Work required: Reproduce the passage on London property investment word for word, from "The intention of" to "what to buy.".

Passage to read:

As stated to London 43, it is a very current case with completion having only taken place within the last couple of weeks.

The intention of the article was to share a clients positive experience and show what is still possible in the London market. Judging from the responses there seems to be some interest. I will be sharing similar detailed case studies in the future as I have a number of clients currently investing in London. I think real time case studies can be very helpful for investors looking for ideas on where and what to buy.

There is good and bad in all parts of London, and unfortunately drug use is prevalent in all areas of society. Sorry to hear about your experience with your one bed flat, on the other hand I have owned a two bed flat in Edmonton for several years and during this time I have had great professional tenants and thankfully none of the issues you describe.

I own properties all over London and the only time that I have experienced similar problems to the ones you mention was the two bed flat I own in Acton, W3. Ironically the area is quite decent however the block has had its issues.

The important thing is to do your own research and due diligence before investing. It makes sense to view a property at different times of the day and on weekends too in order to get a flavour of the immediate and general vicinity. Additionally what works for one investor may not work for all. Some investors are happy to buy properties in need of cosmetic repair, letting to LHA tenants or with a general limited appeal.

Entries drawn from a collection:
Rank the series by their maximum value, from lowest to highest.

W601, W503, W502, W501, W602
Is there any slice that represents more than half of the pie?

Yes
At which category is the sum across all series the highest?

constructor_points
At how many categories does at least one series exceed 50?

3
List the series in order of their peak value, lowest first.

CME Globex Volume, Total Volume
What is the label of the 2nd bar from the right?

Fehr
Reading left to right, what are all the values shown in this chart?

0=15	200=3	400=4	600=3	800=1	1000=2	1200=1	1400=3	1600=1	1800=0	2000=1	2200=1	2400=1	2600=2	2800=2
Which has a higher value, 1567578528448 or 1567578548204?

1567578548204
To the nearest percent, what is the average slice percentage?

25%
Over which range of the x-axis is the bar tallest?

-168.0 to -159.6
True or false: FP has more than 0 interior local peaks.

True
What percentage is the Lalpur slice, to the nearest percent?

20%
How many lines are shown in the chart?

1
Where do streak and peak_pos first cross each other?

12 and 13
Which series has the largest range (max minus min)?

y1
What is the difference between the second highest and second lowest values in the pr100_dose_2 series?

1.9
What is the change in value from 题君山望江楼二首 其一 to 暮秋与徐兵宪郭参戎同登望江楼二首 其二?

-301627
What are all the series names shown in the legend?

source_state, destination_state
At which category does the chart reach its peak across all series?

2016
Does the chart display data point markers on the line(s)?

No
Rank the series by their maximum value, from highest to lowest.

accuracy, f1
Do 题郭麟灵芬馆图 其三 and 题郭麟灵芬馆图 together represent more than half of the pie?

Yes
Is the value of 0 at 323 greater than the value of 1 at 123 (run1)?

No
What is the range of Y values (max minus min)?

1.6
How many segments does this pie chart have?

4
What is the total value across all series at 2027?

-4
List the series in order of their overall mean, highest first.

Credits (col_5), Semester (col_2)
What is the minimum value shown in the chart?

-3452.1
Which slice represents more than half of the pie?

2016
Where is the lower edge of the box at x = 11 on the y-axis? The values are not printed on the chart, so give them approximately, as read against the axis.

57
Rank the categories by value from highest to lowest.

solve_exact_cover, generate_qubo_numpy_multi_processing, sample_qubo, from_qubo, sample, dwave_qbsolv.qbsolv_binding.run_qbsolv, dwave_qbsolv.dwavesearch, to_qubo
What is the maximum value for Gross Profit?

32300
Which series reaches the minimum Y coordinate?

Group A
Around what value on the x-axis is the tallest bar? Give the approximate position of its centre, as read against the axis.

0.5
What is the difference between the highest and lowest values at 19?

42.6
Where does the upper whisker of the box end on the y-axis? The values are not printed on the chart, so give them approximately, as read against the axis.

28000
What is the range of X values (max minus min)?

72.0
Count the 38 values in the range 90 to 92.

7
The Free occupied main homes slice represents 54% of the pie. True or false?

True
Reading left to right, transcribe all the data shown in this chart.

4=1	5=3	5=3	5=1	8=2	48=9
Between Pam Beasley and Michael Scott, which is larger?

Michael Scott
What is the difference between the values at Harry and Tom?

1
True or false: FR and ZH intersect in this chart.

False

Solution to this task:
The intention of the article was to share a clients positive experience and show what is still possible in the London market. Judging from the responses there seems to be some interest. I will be sharing similar detailed case studies in the future as I have a number of clients currently investing in London. I think real time case studies can be very helpful for investors looking for ideas on where and what to buy.